Ratos has acquired over 90% of the capital and votes in HL Display
This information is disclosed in accordance with the Securities Markets Act and NASDAQ OMX Stockholm's rules regarding public offers on the stock market.
This press release may not be distributed, directly or indirectly, in or into, the United States of America, Australia, Canada, New Zealand, Switzerland, South Africa or Japan. The Offer is not being made to (and acceptances will not be accepted from) persons in those countries or elsewhere where their participation requires further offer documents, filings or other measures in addition to those required by Swedish law.
Ratos's offer to the shareholders of HL Display has been accepted by shareholders representing 3,039,486 class B shares, corresponding to 9.8% of the capital and 4.8% of the votes. Together with shares acquired outside the offer, Ratos owns 98.7% of the capital and 99.4% of the votes in HL Display. The acceptance period is extended until 27 August 2010.
Ratos announced on 2 June 2010 an offer to the shareholders of HL Display in accordance with the mandatory bid rules to acquire all outstanding shares for a cash consideration of SEK 49 per share. On 20 July 2010 it was announced that approval from relevant competition authorities has been received and that consequently all conditions for the offer have been fulfilled and that the offer will be completed.

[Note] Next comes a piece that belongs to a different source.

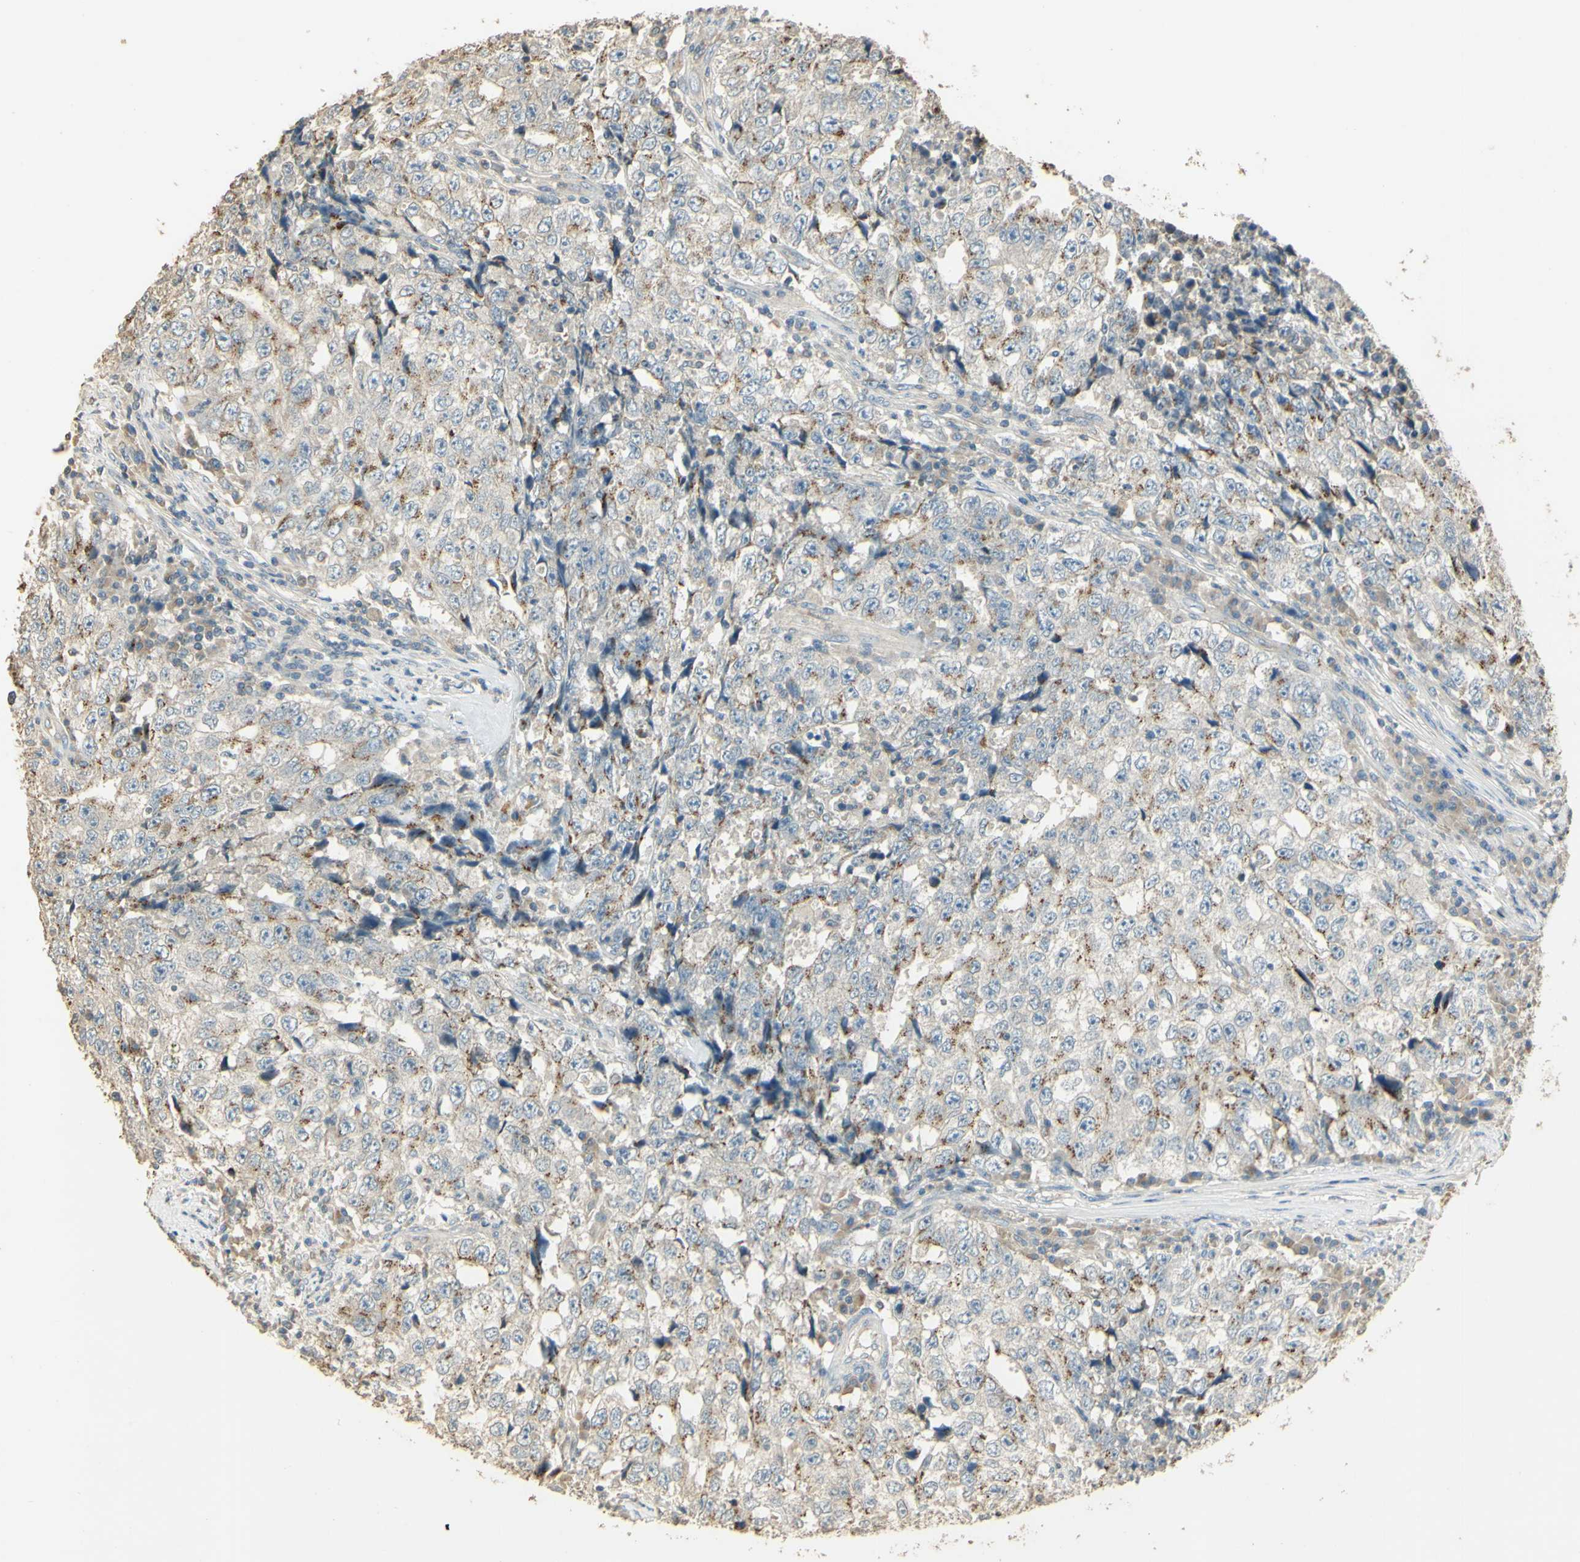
{"staining": {"intensity": "weak", "quantity": "25%-75%", "location": "cytoplasmic/membranous"}, "tissue": "testis cancer", "cell_type": "Tumor cells", "image_type": "cancer", "snomed": [{"axis": "morphology", "description": "Necrosis, NOS"}, {"axis": "morphology", "description": "Carcinoma, Embryonal, NOS"}, {"axis": "topography", "description": "Testis"}], "caption": "IHC micrograph of testis cancer stained for a protein (brown), which displays low levels of weak cytoplasmic/membranous expression in about 25%-75% of tumor cells.", "gene": "UXS1", "patient": {"sex": "male", "age": 19}}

On 2 June 2010 Ratos owned (including shares acquired under the agreement with the Remius family) 3,652,096 class A shares and 13,982,048 class B shares, corresponding to 57.0% of the capital and 79.1% of the votes in HL Display. Following announcement of the offer Ratos has acquired 9,859,651 class B shares (corresponding to 31.9% of the capital and 15.5% of the votes) on NASDAQ OMX outside the offer. The acquisitions have been made at a maximum price of SEK 49 per share. Ratos owns in total 98.7% of the capital and 99.4% of the votes in HL Display. Ratos may acquire additional shares in HL Display in the market.
To enable participation in the offer by the shareholders who not yet have accepted the offer the acceptance period is extended until 27 August 2010 at 5.00 p.m.
For shareholders in HL Display that have accepted the offer during the regular acceptance period, settlement is expected to commence on 20 August 2010. For those who accept the offer during the extended acceptance period, settlement is expected to commence on 3 September 2010. As set out in the offer document, Ratos reserves the right to extend the acceptance period and postpone the settlement date.
Since Ratos holds over 90% of the shares outstanding in HL Display, Ratos intends to shortly call for compulsory acquisition of the remaining shares outstanding in HL Display and act to have HL Display's share de-listed from NASDAQ OMX Stockholm.
For further information, please contact: Arne Karlsson, CEO Ratos, +46 8 700 17 00 Emma Rheborg, Head of Corporate Communications and IR Ratos, +46 8 700 17 20
Financial calendar from Ratos:
Interim Report January - June 2010 20 August 2010
Interim Report January - September 2010 4 November 2010
Ratos is a listed private equity company. The business concept is to maximise shareholder value over time by investing in, developing and divesting primarily unlisted companies. Ratos offers investors a unique investment opportunity. Ratos's equity is approximately SEK 15 billion and has a market capitalisation of approximately SEK 32 billion. Ratos's holdings include AH Industries, Anticimex, Arcus Gruppen, Bisnode, Camfil, Contex, DIAB, EuroMaint, GS-Hydro, Hafa Bathroom Group, Haglöfs, HL Display, Inwido, Jøtul, Lindab, MCC, Medisize, SB Seating, Stofa, Superfos and Other holdings.